Die Sinnlosigkeit von Krieg, das Entmenschlichte, Verletzten und Töten von Menschen aufgrund ihrer Rasse, all dies verabscheute er aus eigener Erfahrung und Erkenntnis gegen Ende seines langen und gesegneten Lebens.

In den Jahren vor dem Tod meines Vaters, saß jener häufig an den Abenden auf seinem Balkon und betrachtete die Sterne, mit der Gewissheit, dass sich Lebensenergie nicht einfach auflöst mit dem Lebensende, sondern, so war er fest überzeugt, weiterbestehen bleibt.

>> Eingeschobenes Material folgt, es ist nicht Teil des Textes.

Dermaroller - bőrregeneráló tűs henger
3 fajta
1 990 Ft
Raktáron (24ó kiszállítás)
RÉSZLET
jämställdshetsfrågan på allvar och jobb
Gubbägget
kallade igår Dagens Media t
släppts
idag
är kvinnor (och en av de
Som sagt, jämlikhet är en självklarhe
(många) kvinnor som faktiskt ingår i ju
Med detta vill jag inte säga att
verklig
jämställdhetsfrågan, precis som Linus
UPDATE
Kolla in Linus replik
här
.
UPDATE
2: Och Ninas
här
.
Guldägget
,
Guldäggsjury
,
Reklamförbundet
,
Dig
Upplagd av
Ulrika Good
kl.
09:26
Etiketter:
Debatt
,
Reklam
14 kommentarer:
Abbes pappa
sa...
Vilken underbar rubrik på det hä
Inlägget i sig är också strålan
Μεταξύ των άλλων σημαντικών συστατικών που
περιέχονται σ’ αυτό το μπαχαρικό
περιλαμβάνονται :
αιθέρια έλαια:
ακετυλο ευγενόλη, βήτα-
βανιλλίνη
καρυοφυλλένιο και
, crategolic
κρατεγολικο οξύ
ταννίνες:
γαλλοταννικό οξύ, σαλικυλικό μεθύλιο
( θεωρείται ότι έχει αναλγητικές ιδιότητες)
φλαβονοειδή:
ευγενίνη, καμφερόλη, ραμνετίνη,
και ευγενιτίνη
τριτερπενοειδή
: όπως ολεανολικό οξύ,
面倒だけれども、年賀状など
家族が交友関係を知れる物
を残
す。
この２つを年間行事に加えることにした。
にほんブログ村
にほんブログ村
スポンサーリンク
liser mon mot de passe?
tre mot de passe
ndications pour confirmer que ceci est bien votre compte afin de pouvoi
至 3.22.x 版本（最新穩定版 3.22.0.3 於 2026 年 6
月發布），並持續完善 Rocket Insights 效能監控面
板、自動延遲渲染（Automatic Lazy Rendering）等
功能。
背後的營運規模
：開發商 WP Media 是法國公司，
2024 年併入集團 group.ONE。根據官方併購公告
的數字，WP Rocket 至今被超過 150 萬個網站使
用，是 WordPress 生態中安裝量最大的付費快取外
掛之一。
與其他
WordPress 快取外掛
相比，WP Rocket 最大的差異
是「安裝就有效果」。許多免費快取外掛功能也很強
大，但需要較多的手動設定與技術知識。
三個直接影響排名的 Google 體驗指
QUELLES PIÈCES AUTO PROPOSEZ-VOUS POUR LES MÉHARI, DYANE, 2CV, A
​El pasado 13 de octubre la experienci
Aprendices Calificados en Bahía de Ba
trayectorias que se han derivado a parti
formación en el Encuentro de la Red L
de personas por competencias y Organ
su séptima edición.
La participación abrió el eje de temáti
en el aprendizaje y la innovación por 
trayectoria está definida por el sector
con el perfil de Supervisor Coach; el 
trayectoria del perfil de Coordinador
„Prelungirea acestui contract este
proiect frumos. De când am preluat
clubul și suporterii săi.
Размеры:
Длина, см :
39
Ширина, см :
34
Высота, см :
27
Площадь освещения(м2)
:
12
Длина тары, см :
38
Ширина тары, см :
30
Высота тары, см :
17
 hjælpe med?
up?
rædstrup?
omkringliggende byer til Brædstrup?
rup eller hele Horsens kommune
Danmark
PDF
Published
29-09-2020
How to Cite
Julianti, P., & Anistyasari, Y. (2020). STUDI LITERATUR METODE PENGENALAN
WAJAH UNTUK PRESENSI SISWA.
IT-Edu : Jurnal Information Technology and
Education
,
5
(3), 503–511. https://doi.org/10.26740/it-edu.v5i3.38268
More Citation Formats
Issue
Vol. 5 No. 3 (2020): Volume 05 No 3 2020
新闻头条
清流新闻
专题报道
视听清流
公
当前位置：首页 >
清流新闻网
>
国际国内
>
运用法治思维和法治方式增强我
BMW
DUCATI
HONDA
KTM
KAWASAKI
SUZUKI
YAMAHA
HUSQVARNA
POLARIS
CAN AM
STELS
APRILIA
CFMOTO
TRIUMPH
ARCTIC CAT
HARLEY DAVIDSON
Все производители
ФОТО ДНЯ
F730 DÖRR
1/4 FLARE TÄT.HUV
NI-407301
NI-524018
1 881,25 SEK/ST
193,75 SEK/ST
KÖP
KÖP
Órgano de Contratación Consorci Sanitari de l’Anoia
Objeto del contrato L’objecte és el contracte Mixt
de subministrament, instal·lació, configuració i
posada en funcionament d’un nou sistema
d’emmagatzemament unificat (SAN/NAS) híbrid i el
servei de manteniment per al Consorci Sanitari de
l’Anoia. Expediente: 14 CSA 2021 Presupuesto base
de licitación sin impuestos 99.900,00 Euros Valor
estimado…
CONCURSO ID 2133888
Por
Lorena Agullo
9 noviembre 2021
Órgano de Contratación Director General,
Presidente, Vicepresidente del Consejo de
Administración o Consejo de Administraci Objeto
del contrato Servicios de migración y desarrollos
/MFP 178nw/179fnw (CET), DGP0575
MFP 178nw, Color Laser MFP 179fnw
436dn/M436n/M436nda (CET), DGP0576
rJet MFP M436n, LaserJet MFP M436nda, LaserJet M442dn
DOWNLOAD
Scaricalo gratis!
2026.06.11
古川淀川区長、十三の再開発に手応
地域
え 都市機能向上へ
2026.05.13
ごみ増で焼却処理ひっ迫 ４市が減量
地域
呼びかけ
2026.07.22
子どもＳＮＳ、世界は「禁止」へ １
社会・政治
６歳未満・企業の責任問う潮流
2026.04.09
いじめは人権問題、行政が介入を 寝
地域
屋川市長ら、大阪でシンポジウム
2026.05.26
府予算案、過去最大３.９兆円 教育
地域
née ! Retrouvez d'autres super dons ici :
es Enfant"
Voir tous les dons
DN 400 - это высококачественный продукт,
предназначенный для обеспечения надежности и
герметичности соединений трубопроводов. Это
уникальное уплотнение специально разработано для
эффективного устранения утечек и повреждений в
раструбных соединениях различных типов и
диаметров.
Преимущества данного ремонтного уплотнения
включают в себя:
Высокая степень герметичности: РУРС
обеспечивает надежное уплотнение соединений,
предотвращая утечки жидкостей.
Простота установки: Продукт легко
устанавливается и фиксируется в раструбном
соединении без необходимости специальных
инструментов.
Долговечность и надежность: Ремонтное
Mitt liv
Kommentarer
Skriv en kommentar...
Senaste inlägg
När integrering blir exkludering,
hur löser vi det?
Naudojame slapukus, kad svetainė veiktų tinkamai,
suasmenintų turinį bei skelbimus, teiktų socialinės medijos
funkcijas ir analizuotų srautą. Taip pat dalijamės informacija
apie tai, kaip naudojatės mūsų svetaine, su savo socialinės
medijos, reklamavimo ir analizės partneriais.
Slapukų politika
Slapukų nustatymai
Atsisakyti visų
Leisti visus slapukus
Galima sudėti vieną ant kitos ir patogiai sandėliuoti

 Das möchte ich gerne für mich aufbewahren. In Gedenken an meine Vorfahren, und das Glück in relativer Abwesenheit von Krieg aufwachsen zu dürfen, wünsche ich den mir nachfolgenden Generationen, dass auch Sie von Krieg und Zerstörung nur aus den Geschichten erfahren können.

Mit dem Zitat von Willy Brand, “der Frieden ist nicht alles, aber ohne Frieden ist alles nichts,“ beende ich meinen Nachruf auf einen außergewöhnlichen Menschen mit seiner wundervollen Frau.